Review – Pride and Prejudice by Jane Austin – Two Bit Classics – New Wolsey Theatre till Wednesday and touring

Jane Austin was a very witty writer whose wry observations of her life and times make for engaging reading – but for today’s consumer her books can be hard work as she picks through the nuances of her society’s mores and customs. Although her world is alien to us now, her characters still resonate with brilliance –  and her themes of love, getting on in society, acquiring a good income and the battles of parents with their young adult children over their future intentions are still as relevant today.

There have been a number of films in recent times that have brought her characters to life – but can the same be done with just two actors on stage, no change of costume, and with a basic set and minimal props?

The answer is – just about. Husband and wife team of Joannah Tincey and Nick Underwood formed Two Bit Classics in 2013 to specifically tour Tincey’s adaptation of probably Austin’s most well known novel, Pride and Prejudice. This is a third revival of the original tour and between them they play 21 characters in a long two acter that covers a substantial amount of the plot.

They both play either genre and their costumes are cleverly designed to change between male and female characters with a flick of their coat tails.

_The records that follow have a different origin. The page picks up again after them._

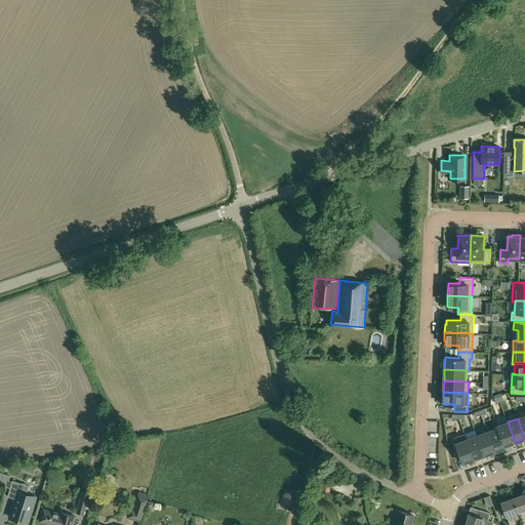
[(515,442),(508,421),(496,426),(497,428),(503,445),(505,445),(515,442)]
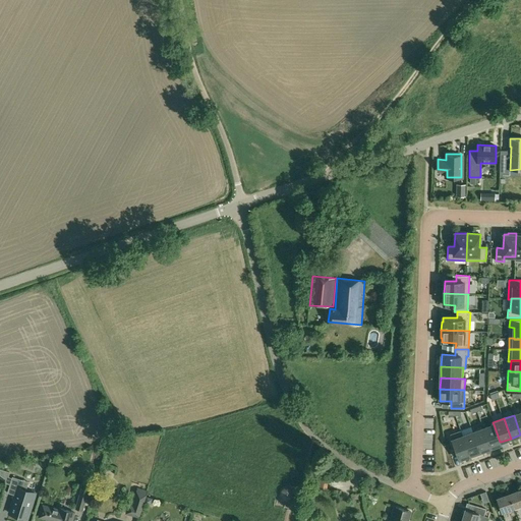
[(494,424),(483,428),(490,448),(502,444),(501,442),(500,442),(494,424)]
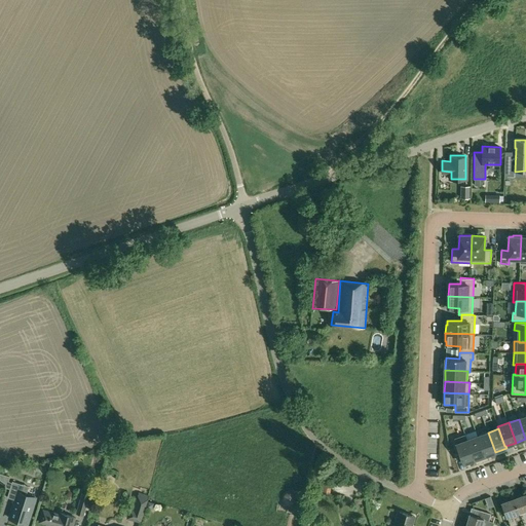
[(495,452),(488,433),(478,436),(485,456),(495,452)]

Characters are determined by a particular prop – a pipe and book for Mr Bennett, a handkerchief for his wife – or a particular stance. Some characters are determined only by a prop – such as daughter Mary by a music stand.

This is all very clever – and moves at a cracking pace – and the cross dressing lends itself to some wry humour – but with a book that could fill the stage with characters there are severe limitations – many times necessitating the actors to converse with themselves almost reminiscent of a Morecombe and Wise sketch. At times it was hard to determine if this was a send up or a serious adaptation of the novel – I think perhaps the actors had not quite decided this either.

None of this of course detracts from the beauty of Austin’s language, her clever wit and her wonderfully drawn characters. This worked best when a scene involved the cut and thrust of the relationship between just two characters – ie Elizabeth and Darcy – and this play gives you a chance to indulge again in some of those moments. However, with a set that just indicated the various locations with bits of architecture hanging at odd angles and no change of costume or movement of furniture – this could easily have been a radio play – and at two and a half hours it did seem to drag by the second half. The actors are excellent and work extremely hard – but at the end I felt I’d worked equally hard to keep up!

I also think if you don’t know the book well you would struggle to follow what was going on and who was who. This production is really for Austin affectionardos and not for the faint hearted.

But if you love Jane’s writing and want to experience again some of your favourite scenes – you will enjoy this – but don’t expect an easy evening.